-- Entries provided follows --

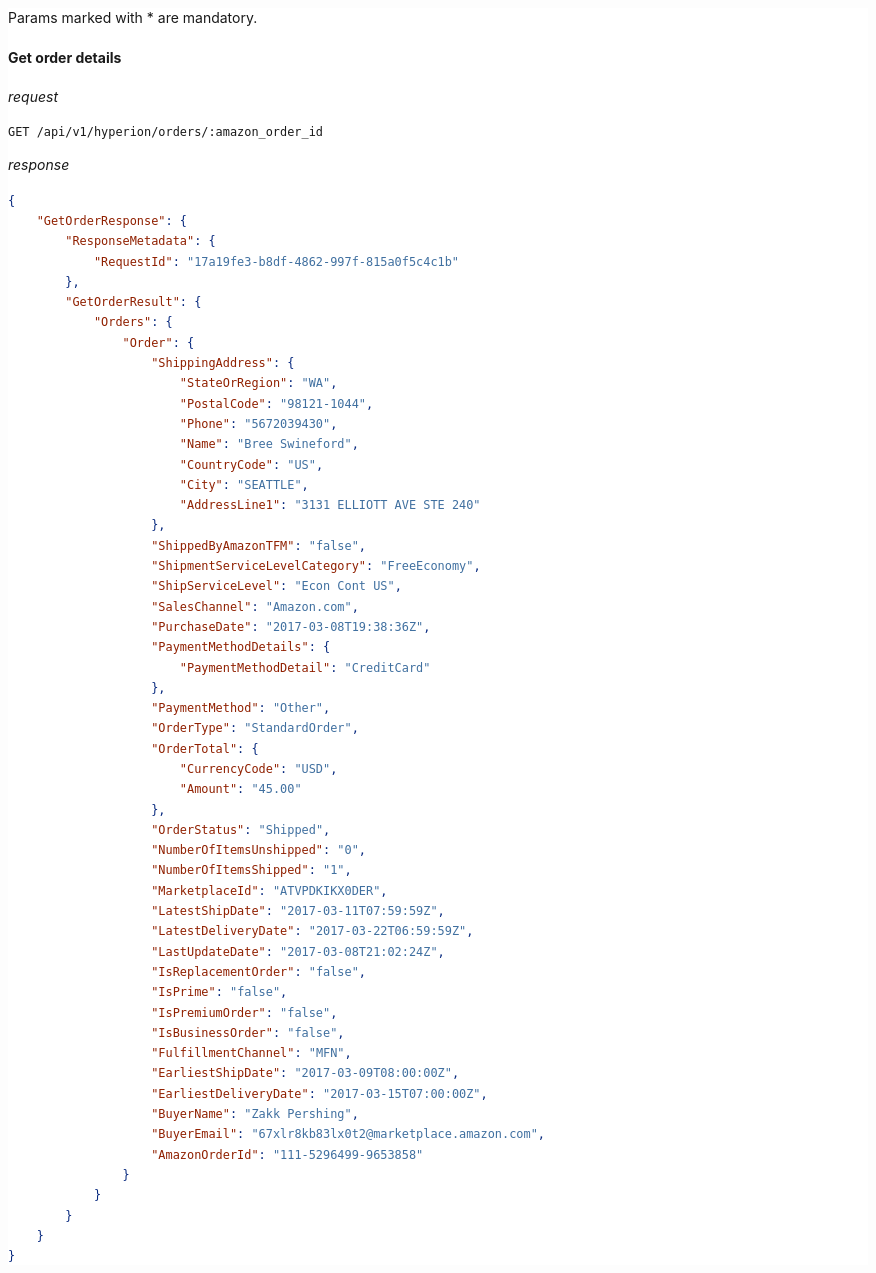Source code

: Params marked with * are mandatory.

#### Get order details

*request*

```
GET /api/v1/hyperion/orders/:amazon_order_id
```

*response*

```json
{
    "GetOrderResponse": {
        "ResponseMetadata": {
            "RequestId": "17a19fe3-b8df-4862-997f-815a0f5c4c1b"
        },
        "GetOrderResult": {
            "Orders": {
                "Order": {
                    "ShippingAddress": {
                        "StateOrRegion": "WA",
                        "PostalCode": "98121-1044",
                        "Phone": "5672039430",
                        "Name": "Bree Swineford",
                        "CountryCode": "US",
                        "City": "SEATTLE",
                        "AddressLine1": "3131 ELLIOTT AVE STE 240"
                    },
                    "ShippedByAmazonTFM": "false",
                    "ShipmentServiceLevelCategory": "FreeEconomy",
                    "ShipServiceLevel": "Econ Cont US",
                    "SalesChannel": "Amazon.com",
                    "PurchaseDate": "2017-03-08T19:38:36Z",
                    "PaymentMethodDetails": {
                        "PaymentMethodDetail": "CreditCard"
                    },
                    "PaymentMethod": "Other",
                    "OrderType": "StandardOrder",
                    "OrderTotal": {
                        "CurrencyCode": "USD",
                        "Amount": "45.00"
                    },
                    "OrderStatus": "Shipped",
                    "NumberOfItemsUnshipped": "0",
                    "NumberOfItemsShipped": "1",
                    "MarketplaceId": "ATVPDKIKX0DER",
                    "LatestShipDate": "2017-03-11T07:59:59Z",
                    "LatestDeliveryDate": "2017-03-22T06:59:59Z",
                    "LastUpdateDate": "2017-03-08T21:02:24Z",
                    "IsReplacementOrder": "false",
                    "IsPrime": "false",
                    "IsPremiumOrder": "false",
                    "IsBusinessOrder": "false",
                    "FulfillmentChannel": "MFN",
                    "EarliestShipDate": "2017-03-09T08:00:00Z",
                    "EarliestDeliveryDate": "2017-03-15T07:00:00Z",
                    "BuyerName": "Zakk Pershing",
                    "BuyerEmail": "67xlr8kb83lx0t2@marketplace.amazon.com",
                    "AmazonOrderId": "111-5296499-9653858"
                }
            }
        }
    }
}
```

-- Entries provided concluded --
-- Entries provided follows --

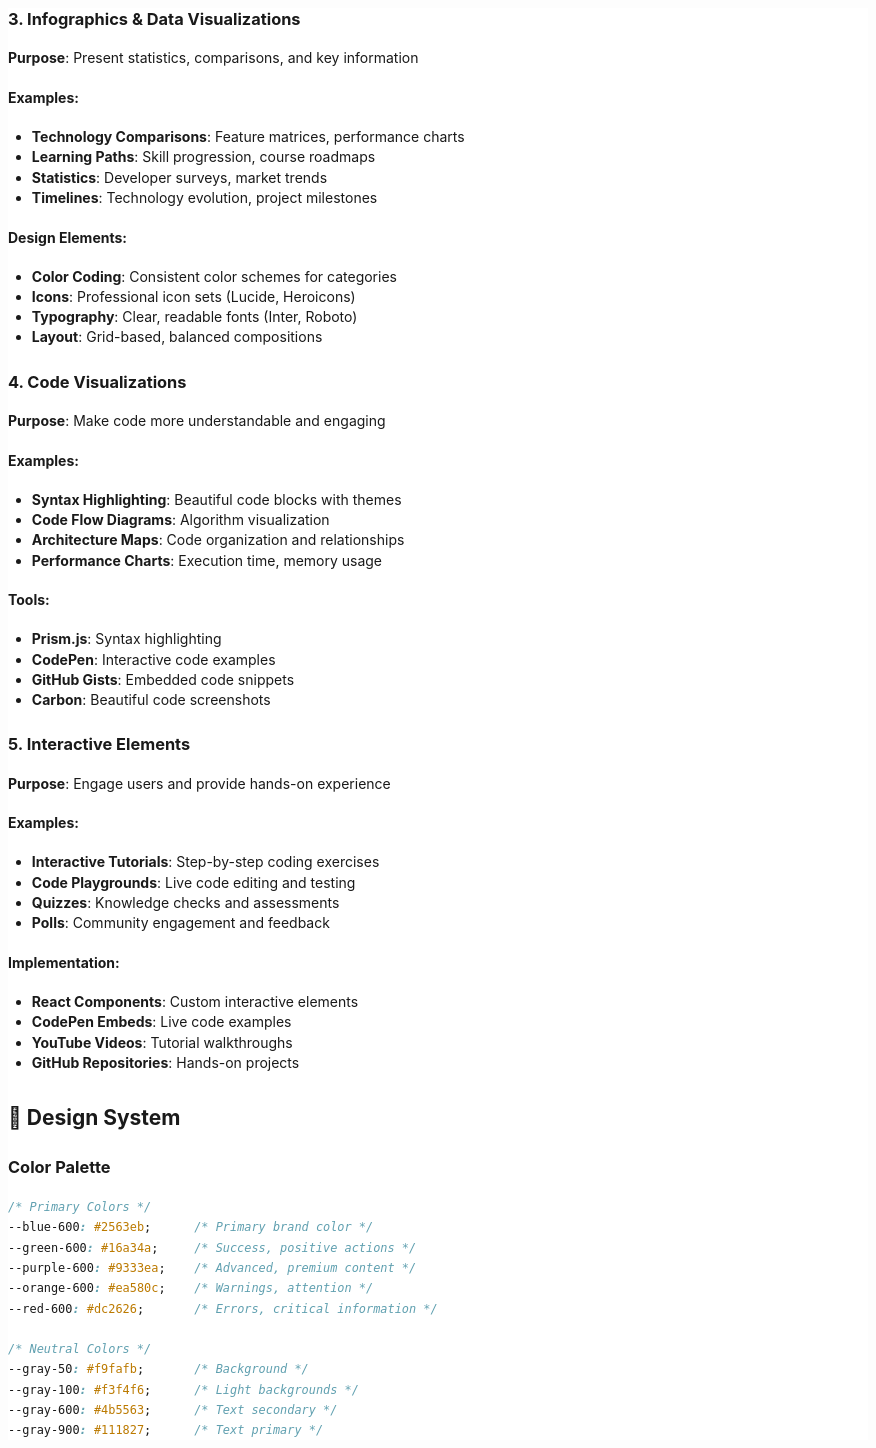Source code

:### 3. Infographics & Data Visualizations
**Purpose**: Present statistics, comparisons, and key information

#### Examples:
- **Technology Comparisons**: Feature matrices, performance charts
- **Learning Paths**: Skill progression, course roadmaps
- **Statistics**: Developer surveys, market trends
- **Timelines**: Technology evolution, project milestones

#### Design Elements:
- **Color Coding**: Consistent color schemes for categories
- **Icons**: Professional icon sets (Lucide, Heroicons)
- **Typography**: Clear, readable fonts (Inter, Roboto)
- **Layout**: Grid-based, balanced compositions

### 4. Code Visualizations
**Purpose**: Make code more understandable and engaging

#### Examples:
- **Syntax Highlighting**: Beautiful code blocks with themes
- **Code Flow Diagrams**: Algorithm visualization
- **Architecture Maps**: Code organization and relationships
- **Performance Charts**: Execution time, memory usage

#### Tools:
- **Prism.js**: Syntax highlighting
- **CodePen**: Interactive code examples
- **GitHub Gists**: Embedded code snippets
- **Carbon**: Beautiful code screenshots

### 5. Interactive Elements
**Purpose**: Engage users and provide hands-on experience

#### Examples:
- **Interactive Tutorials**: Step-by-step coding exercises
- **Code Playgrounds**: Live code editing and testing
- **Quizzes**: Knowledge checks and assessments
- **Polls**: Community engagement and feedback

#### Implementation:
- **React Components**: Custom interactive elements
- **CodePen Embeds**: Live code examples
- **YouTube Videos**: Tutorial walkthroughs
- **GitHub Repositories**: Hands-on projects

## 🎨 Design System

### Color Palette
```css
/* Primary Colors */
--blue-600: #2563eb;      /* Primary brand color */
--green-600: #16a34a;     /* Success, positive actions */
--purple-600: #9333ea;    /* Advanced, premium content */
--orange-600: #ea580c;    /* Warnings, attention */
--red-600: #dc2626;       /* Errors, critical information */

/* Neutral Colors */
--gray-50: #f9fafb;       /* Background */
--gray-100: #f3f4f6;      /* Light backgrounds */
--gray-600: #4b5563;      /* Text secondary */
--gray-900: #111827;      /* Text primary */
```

-- Entries provided concluded --
-- Entries provided follows --

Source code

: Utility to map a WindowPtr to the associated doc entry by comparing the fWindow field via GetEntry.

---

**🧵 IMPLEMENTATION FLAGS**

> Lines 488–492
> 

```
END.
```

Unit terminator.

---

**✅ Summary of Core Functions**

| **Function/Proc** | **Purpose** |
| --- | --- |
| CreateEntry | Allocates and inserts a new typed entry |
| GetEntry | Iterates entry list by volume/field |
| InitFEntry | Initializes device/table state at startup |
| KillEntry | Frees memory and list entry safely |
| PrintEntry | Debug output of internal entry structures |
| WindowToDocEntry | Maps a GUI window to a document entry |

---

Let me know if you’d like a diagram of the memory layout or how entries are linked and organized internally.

-- Entries provided concluded --

What you need to do
Look above for the line that contains "Infographics & Data Visualizations". Starting there, transcribe every line exactly until you have copied the line that contains "- **Icons**: Professional".

Solution for this problem
:### 3. Infographics & Data Visualizations
**Purpose**: Present statistics, comparisons, and key information

#### Examples:
- **Technology Comparisons**: Feature matrices, performance charts
- **Learning Paths**: Skill progression, course roadmaps
- **Statistics**: Developer surveys, market trends
- **Timelines**: Technology evolution, project milestones

#### Design Elements:
- **Color Coding**: Consistent color schemes for categories
- **Icons**: Professional icon sets (Lucide, Heroicons)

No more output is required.